Réclamer le retour de la brigade Monusco
Car le constat est sans appel : il a suffi que la brigade de l’ONU, qui le protégeait depuis 2012, déserte en mars 2020, « pour d’obscures raisons liées au Covid », détaille Muriel Salmona, pour que le docteur soit à nouveau sous le feu des menaces de représailles. « Depuis 2012, l’hôpital de Panzi, le docteur et sa famille, bénéficiaient d’une protection de la brigade Monusco [Mission de l’ONU en République démocratique du Congo, ndlr], rappelle Muriel Salmona. Elle avait été déployée après la tentative d’assassinat que Denis avait subie de la part de quatre hommes qui avaient séquestré chez eux deux de ses filles. Cela s’est soldé par la mort du gardien de la maison, un proche de la famille qui a prévenu le docteur Mukwege, alors qu’il arrivait en voiture chez lui, et s’est fait mitrailler à sa place. » Le traumatisme avait été si conséquent pour le docteur que sa femme et lui étaient partis se réfugier en Belgique, avant de revenir à Panzi « à la demande des survivantes secourues par Denis, qui l’avaient prié de continuer son travail sur place », précise Muriel Salmona.
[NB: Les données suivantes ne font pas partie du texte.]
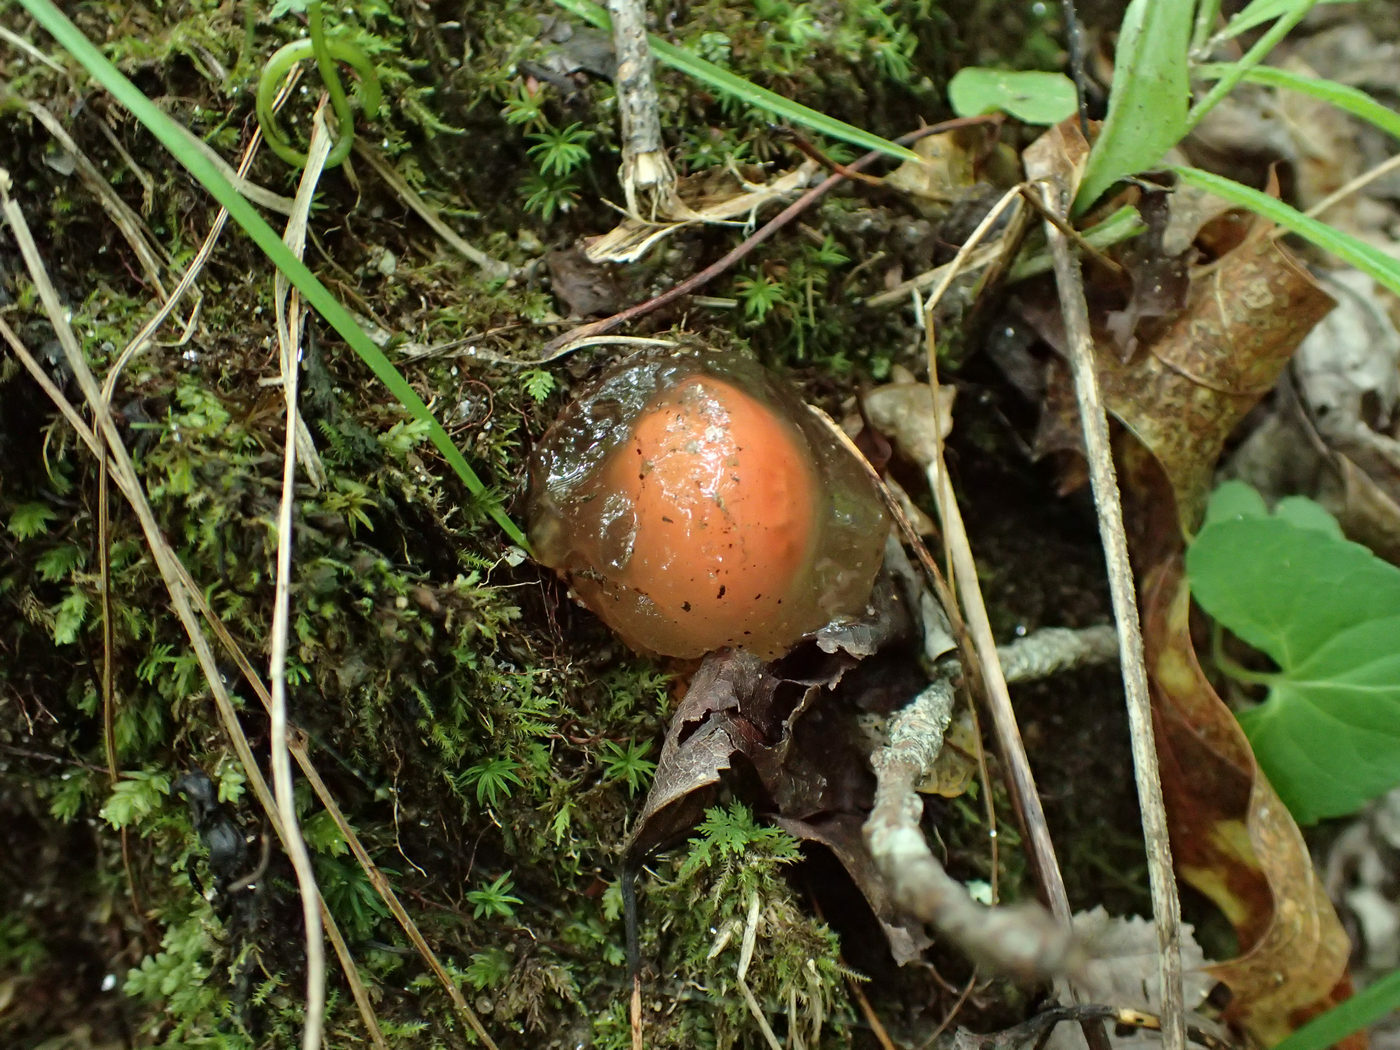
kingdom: Fungi
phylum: Basidiomycota
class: Agaricomycetes
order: Boletales
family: Calostomataceae
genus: Calostoma
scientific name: Calostoma cinnabarinum
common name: Stalked puffball-in-aspic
Les courriers envoyés pour plaider sa cause n’ont rien donné. Pour l’heure, la présidence de la République démocratique du Congo et l’ONU bottent en touche sur le retour de la Monusco à Panzi. « Ils ne nous proposent que l’envoi d’une force de police dont Denis ne veut surtout pas, souffle la psychiatre. C’est précisément dans cette police que se sont recyclés beaucoup d’anciens des milices et ce serait une catastrophe que les patientes soient confrontées à leurs bourreaux. » Le temps diplomatique de l’ONU n’est pas celui du docteur Mukwege, retranché dans son hôpital, et c’est ce qui a poussé son amie à user de l’arme pétitionnaire pour faire bouger les lignes. Face à l’instance internationale qui donne l’impression d’abandonner le prix Nobel de la paix, plus de 35 000 personnes ont déjà signé la protestation en ligne.